Abbreviation for Distributed Tensor, `DTensor` is a tensor subclass that handles the distributed logic on-top of the usual tensor operations. Most of the model weights in case of tensor parallelism are stored as `DTensor`s (with some exceptions, more on that later).
The most important part of DTensor, that is crucial to understand, is the `placement` attribute. It's an attribute that tells PyTorch how is the tensor placed on the devices of the `DeviceMesh`.
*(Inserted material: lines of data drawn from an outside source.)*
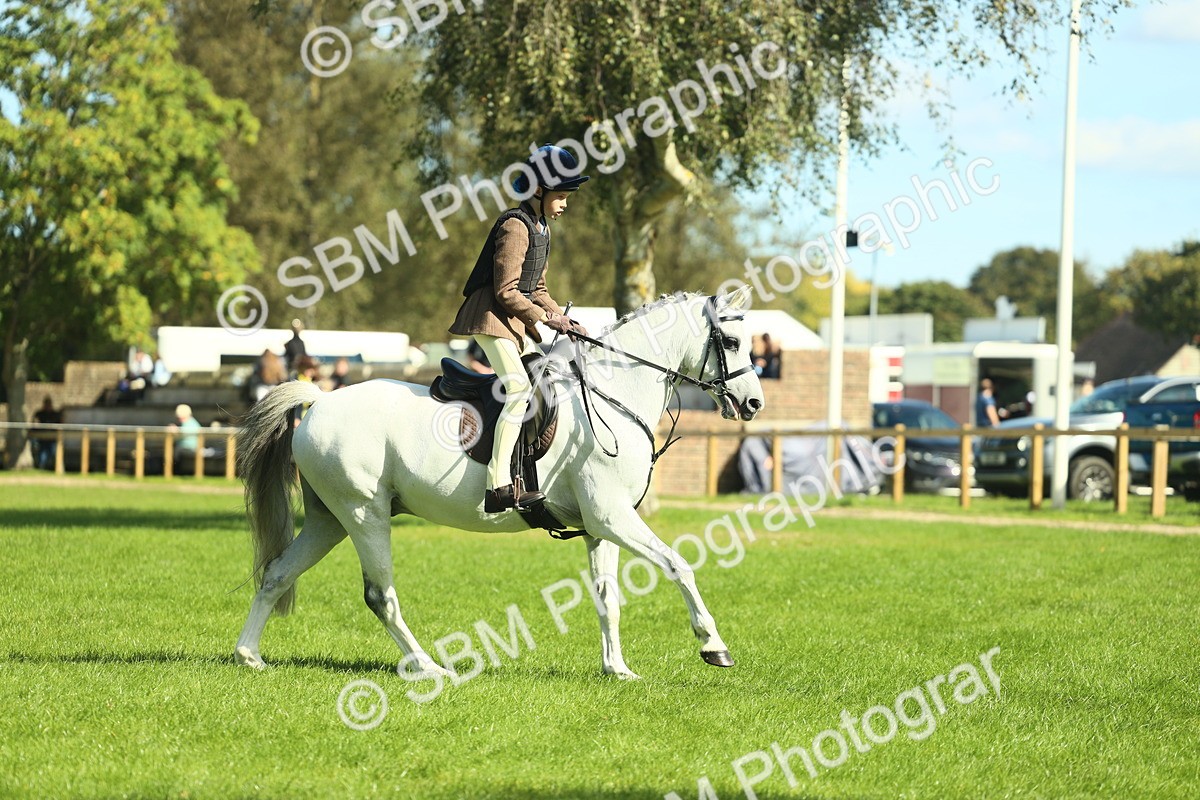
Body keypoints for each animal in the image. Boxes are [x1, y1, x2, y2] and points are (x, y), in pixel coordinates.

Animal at [233, 286, 765, 680]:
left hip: (330, 519)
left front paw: (617, 669)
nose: (754, 404)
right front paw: (713, 646)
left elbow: (607, 596)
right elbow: (679, 566)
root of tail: (321, 400)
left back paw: (248, 655)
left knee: (277, 574)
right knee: (379, 595)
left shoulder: (602, 527)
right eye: (732, 343)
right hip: (365, 514)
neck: (613, 396)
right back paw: (428, 667)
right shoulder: (612, 517)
It can have the following values:

- `Shard(dimension)` - Annotates that this `DTensor` is sharded across a given dimension, over the `DeviceMesh` it was constructed under. For example, if we would like to shard weights for column-wise partitioning, we would do:
```python
weight = ...
weight = DTensor.from_local(weight, device_mesh["tp"], placements=[Shard(0)]) # Shard across the 1st (column-wise) dimension
bias = ...
bias = DTensor.from_local(bias, device_mesh["tp"], placements=[Shard(-1)]) # Shard across the ONLY dimension
```

To give another example, for row-wise partitioning, we would do:
```python
weight = ...
weight = DTensor.from_local(weight, device_mesh["tp"], placements=[Shard(1)]) # Shard across the 2nd (row-wise) dimension
bias = ...
bias = DTensor.from_local(bias, device_mesh["tp"], placements=[Replicate()]) # Replicate bias across all GPUs
```

- `Replicate()` - Annotates that this `DTensor` is replicated across the `DeviceMesh`. Very straight-forward, only creates a full copy of the tensor on each device.
- `Partial()` - This placement is mostly of no interest to us, it's used to annotate that this tensor is pending a reduction operation.